Probably the only good thing about COVID is that it kept everybody inside. So I wasn't really out in the world dealing with anything. The reason I took security was because I know my family are very vicious people. What they did is they sued me, however I was not so sanguine about his followers. And I didn’t know what was going to happen. So I got security around the clock. And after a month, I mean, I had it until my daughter went back to school, and I made sure everything was OK at school. I had one death threat, it was fairly serious one, but it was only one and it got cleared up pretty quickly.
Why did Meghan McCain seem to avoid appearing on The View whenever you were booked on the program?
I think she’s just really kind and wanted to help me sell more books. [Laughs]. No, that’s not it. I think she’s a coward. And she’s afraid of people who are not only willing but able to call her out. I’m pretty sure she probably remembers our first meeting. It was the first time in an interview somebody had been rude to me, and pushed back. And that’s great for me, that really helps me be sharper. And it was also sort of a confidence booster because I realized that I can do that. I can deal with stuff like that. I literally can’t remember the last time somebody was that disrespectful to me. I've done nothing to her. And I just thought I’m going to eviscerate her somehow. And then I find out she’s not going to be on my segment even though I’d spoken to her producer for like half an hour. I thought I needed to find a way to drag her into this. Because, you know, she's awful. I mean, she’s just a nonentity.

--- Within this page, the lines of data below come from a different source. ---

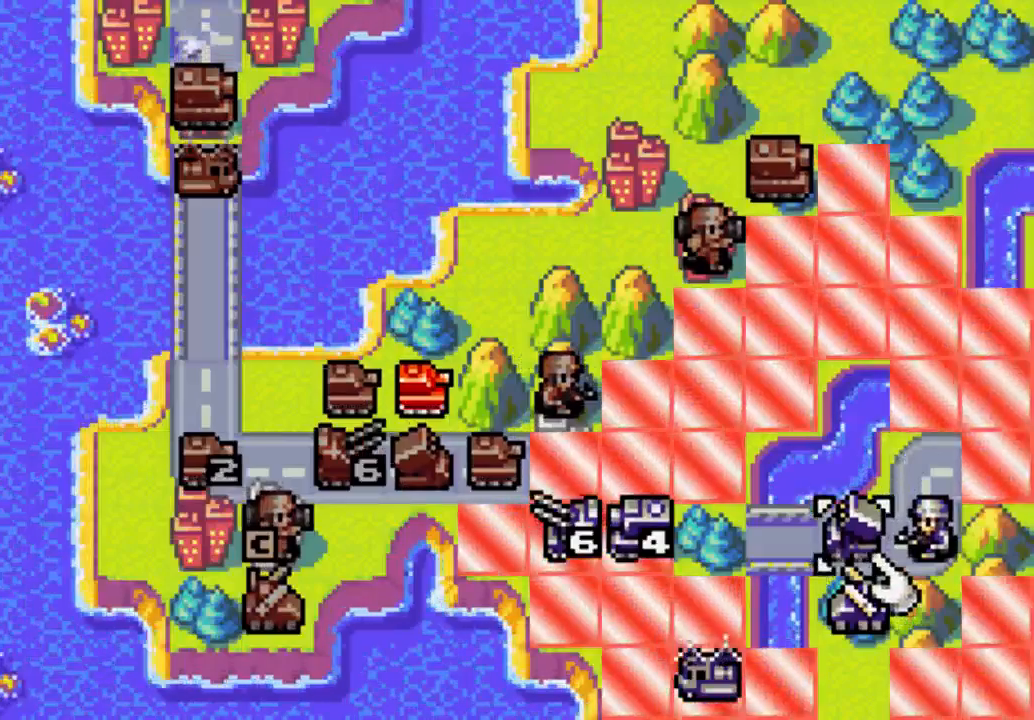
{"buttons": ["DPAD_LEFT"], "left_stick": "center", "right_stick": "center", "events": [[133, "DPAD_UP", "down"], [333, "A", "up"], [467, "DPAD_LEFT", "down"], [467, "DPAD_UP", "up"]]}
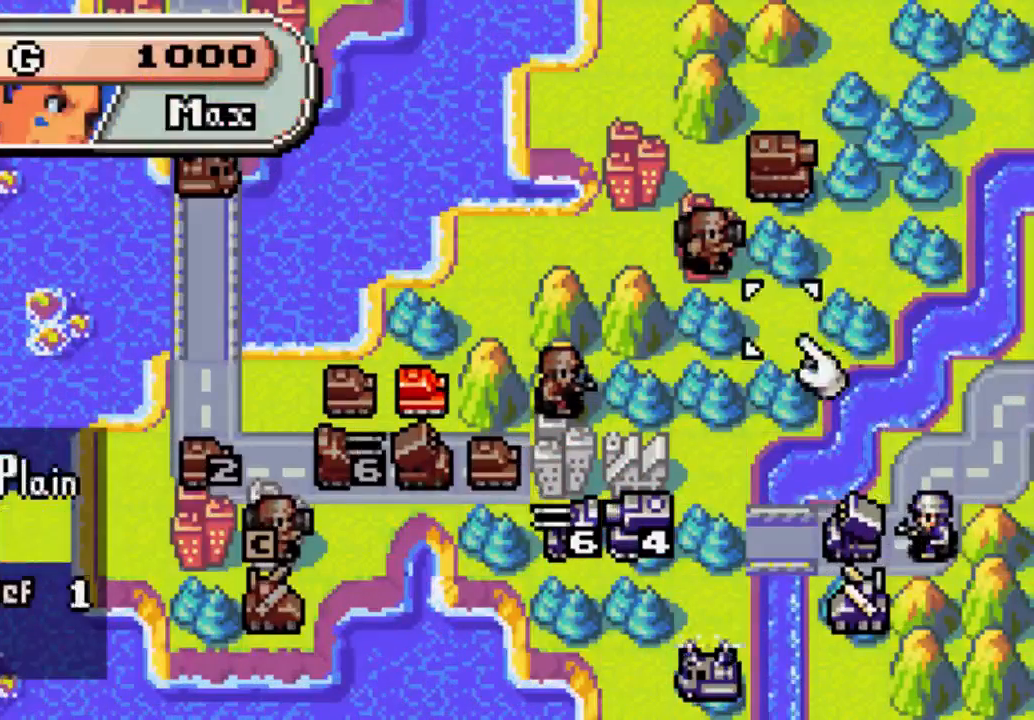
{"buttons": [], "left_stick": "center", "right_stick": "center", "events": [[433, "DPAD_LEFT", "up"]]}
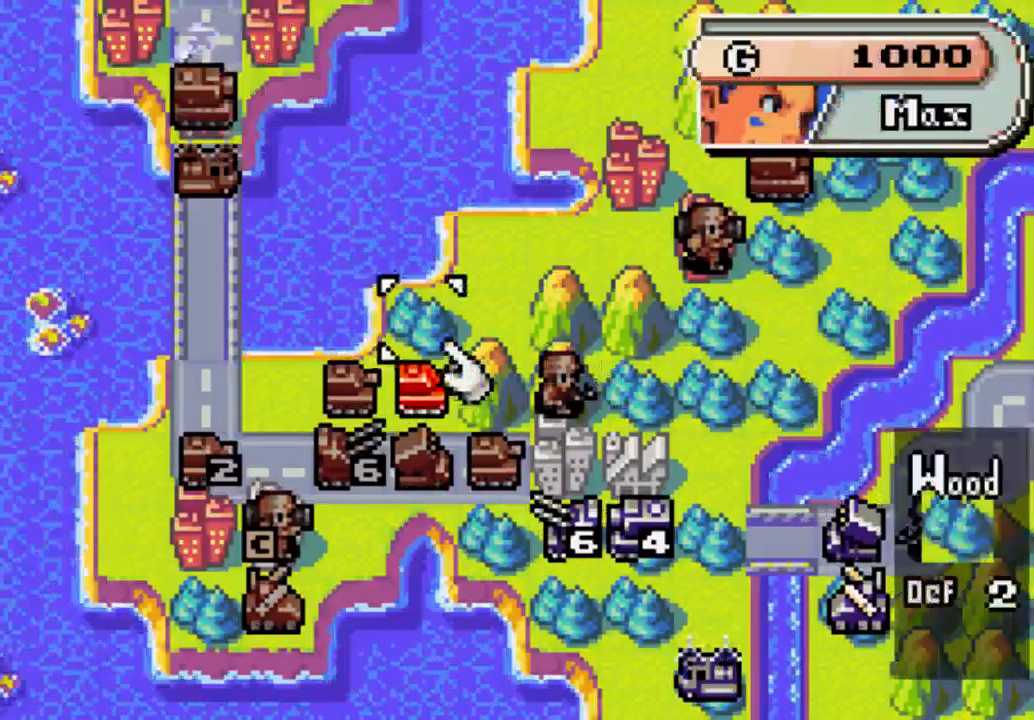
{"buttons": [], "left_stick": "center", "right_stick": "center", "events": [[133, "DPAD_DOWN", "down"], [200, "DPAD_DOWN", "up"], [400, "B", "down"], [500, "B", "up"]]}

If your father, Fred Jr., was still around, what do you think he would say about his brother Donald?
I think my dad would say “No kidding. This is exactly who this person is and has been since he was a child.” I think it would make him really sad. But it wouldn’t surprise him. I think somehow I intuited that because that’s how I felt. It didn’t surprise me, but wow, it’s heartbreaking that it got this far.